Please copy exactly the part of the records below that opens with the line containing "ring tip: (160, 204)" and closes with the line containing "wrist: (276, 189)", leaving out any pictures.

== == ==

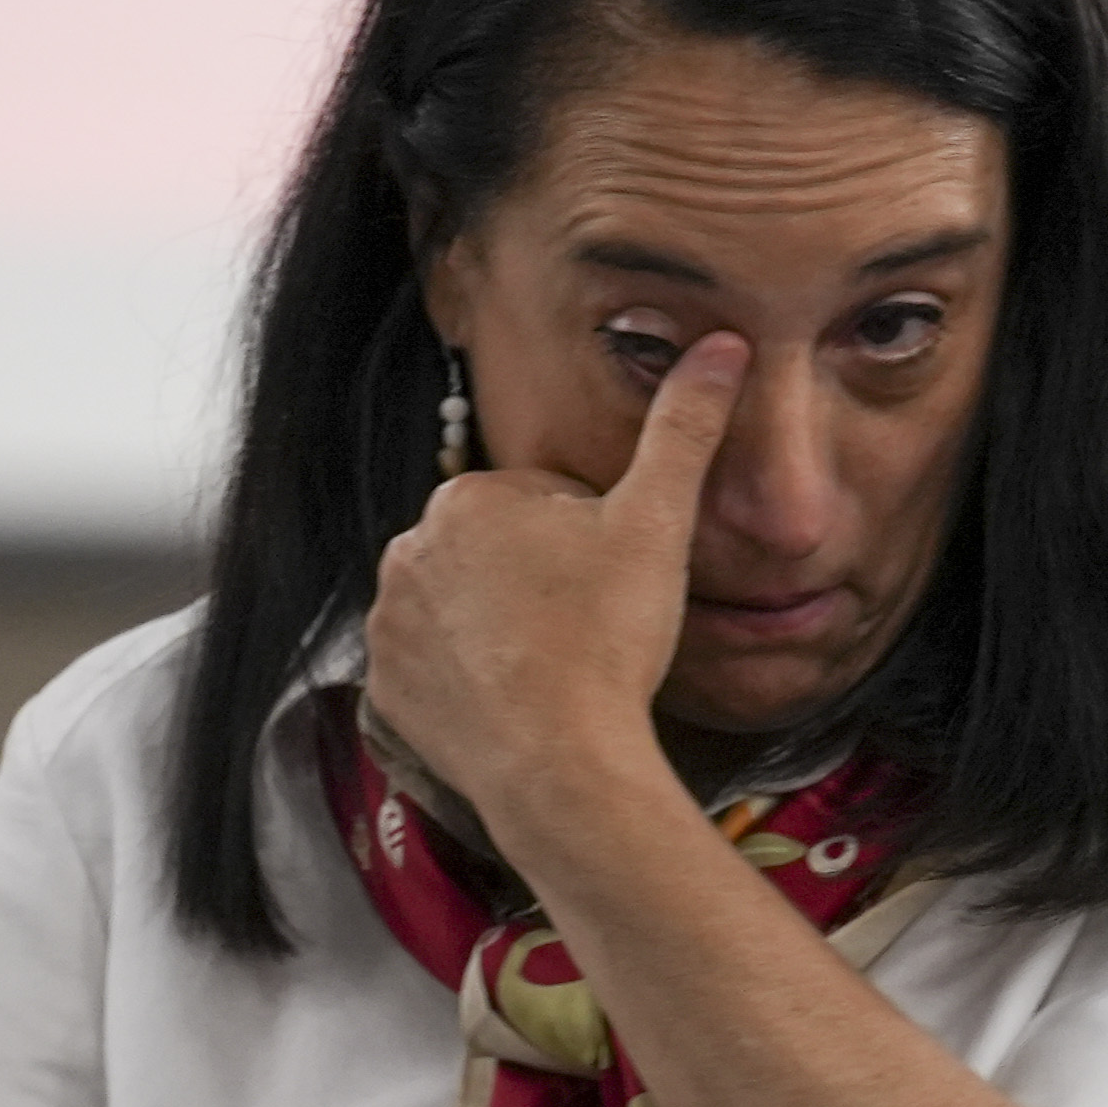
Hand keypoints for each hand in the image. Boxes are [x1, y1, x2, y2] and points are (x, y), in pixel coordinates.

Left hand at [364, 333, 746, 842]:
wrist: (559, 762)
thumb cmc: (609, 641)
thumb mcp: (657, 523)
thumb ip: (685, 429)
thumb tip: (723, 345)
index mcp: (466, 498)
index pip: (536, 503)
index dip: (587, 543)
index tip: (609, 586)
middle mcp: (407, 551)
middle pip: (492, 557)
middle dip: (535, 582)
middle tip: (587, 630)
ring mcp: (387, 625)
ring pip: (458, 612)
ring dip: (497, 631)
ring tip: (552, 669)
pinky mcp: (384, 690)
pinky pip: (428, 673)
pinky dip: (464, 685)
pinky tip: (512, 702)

== == ==

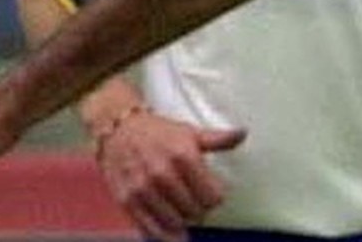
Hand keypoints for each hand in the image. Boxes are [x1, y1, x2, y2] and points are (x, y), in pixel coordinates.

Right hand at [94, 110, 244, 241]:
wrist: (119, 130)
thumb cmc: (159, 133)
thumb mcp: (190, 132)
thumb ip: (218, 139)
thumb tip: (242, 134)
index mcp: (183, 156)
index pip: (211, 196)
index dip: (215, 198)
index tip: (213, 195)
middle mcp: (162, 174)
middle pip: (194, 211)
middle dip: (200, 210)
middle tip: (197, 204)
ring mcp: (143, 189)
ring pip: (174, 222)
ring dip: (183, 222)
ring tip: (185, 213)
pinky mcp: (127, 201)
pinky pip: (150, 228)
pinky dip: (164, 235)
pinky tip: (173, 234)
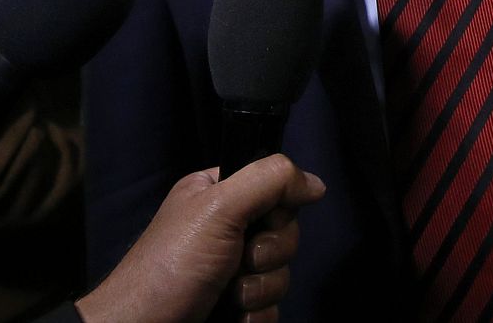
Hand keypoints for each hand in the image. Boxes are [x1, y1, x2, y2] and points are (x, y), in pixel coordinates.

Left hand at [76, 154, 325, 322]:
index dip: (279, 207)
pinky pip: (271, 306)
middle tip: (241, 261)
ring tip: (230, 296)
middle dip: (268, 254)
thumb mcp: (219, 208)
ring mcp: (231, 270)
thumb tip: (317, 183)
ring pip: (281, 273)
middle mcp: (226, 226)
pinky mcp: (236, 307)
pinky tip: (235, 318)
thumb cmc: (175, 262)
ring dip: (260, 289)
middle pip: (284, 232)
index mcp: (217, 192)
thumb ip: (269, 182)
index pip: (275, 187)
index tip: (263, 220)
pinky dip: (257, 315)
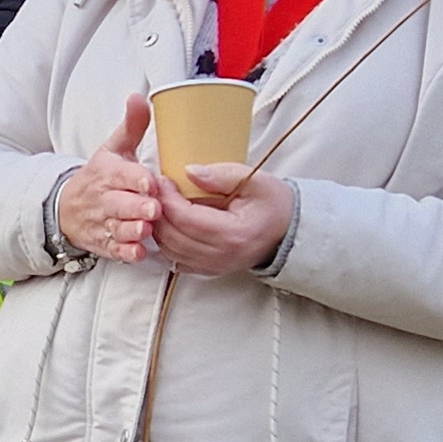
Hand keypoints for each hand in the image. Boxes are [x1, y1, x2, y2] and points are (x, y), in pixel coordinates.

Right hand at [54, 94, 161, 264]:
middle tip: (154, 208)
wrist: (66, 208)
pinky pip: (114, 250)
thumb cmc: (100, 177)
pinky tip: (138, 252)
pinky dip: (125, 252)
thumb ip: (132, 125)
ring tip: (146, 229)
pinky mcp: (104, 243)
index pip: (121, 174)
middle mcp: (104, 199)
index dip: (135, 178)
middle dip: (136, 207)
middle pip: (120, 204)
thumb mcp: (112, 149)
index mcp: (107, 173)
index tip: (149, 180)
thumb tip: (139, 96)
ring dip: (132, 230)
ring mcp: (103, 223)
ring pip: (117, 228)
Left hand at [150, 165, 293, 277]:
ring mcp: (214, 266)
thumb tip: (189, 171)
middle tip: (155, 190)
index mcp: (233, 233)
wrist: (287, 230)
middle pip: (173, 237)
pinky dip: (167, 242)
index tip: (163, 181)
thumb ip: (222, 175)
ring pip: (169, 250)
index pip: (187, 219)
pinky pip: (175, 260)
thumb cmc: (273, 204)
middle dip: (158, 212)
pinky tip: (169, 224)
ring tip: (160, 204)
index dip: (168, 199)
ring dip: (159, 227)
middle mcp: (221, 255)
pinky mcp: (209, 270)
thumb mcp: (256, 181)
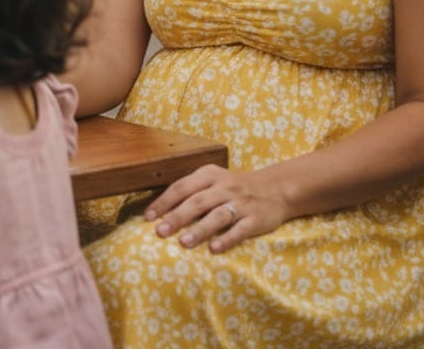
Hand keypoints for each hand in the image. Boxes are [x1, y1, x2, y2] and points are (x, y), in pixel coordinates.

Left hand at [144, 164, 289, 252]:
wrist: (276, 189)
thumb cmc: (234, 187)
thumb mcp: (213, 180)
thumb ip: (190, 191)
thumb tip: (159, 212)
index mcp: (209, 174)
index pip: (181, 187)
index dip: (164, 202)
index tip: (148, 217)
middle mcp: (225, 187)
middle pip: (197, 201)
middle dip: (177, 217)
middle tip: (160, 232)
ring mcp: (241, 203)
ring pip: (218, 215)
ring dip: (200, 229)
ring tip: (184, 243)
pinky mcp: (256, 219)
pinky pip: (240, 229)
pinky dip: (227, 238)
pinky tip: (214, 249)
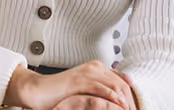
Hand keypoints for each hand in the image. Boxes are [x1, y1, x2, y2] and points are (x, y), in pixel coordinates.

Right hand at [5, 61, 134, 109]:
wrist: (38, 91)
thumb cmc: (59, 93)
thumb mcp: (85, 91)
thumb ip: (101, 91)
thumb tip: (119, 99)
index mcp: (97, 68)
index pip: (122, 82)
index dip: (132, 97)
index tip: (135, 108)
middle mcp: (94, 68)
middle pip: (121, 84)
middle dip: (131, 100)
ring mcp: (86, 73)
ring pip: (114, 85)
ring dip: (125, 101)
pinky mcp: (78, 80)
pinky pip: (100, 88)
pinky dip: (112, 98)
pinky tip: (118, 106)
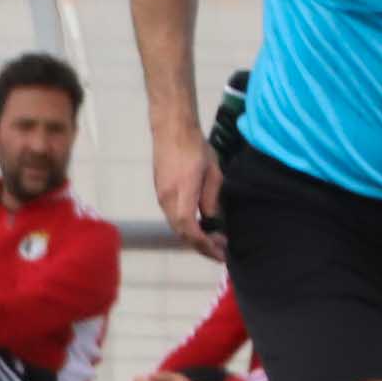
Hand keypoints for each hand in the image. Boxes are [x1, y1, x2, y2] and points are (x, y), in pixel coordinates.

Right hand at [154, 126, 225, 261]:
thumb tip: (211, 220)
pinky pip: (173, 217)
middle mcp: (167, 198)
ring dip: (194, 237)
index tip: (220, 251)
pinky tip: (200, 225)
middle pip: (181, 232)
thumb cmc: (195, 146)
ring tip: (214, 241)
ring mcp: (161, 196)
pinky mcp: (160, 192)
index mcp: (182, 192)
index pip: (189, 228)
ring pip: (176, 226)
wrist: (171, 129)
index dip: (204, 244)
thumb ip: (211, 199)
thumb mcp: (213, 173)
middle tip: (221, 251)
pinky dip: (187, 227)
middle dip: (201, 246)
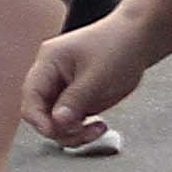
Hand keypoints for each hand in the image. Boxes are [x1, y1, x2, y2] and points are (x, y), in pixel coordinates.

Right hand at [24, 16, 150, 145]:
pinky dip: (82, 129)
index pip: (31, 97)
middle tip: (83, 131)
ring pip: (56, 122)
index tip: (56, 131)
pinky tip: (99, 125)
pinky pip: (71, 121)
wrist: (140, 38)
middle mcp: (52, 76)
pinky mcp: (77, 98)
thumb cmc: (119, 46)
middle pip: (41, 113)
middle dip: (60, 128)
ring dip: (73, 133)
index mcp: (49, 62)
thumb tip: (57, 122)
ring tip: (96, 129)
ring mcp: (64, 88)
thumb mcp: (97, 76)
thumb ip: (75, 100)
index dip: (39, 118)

== == ==

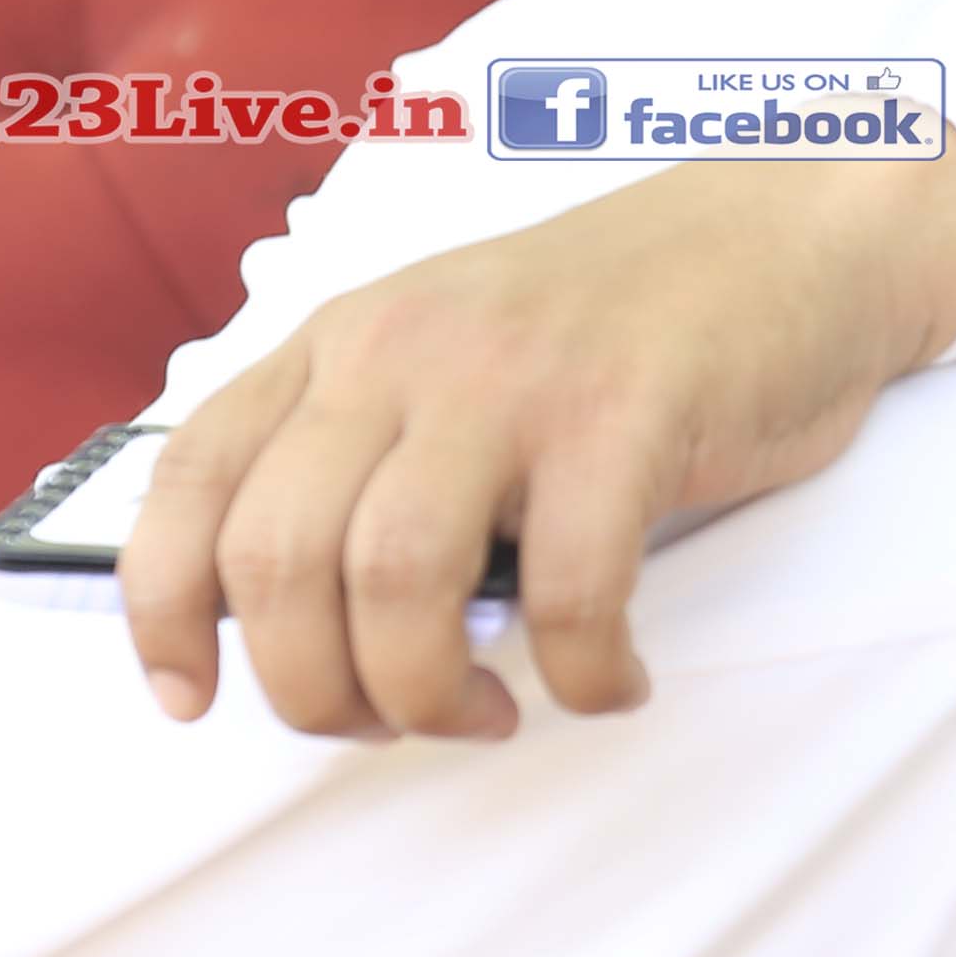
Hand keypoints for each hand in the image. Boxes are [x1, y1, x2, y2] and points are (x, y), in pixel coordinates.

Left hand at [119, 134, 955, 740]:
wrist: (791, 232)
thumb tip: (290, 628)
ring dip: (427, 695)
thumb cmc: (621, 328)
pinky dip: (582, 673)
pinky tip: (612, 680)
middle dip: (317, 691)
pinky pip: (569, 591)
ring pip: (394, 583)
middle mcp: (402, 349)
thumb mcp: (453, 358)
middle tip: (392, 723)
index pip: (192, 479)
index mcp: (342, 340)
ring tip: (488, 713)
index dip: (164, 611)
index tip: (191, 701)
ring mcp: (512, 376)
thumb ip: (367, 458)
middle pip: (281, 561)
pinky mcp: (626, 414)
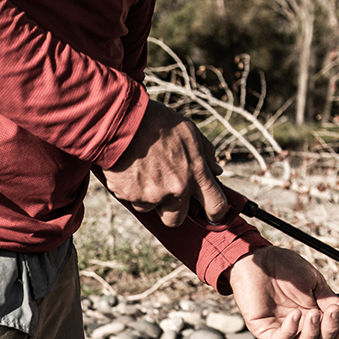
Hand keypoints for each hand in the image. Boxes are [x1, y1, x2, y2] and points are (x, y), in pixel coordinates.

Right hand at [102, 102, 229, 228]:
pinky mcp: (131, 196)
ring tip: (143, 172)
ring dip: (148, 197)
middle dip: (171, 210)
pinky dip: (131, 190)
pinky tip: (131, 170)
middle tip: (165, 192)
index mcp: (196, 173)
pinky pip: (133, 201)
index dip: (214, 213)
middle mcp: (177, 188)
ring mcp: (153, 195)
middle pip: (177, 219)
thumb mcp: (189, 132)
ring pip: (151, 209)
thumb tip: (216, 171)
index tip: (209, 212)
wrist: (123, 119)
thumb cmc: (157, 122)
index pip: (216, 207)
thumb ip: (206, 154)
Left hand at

== == ==

Solution:
ring tip: (160, 204)
index dip: (168, 199)
ring dip: (159, 227)
middle mcp: (221, 255)
pinky mcp: (209, 270)
thumb mcp: (256, 181)
Hand keypoints for each hand in the image. Boxes are [x1, y1, x2, y2] and points are (x, y), in pixel coordinates.

Left hand at [144, 164, 289, 252]:
wrist: (276, 189)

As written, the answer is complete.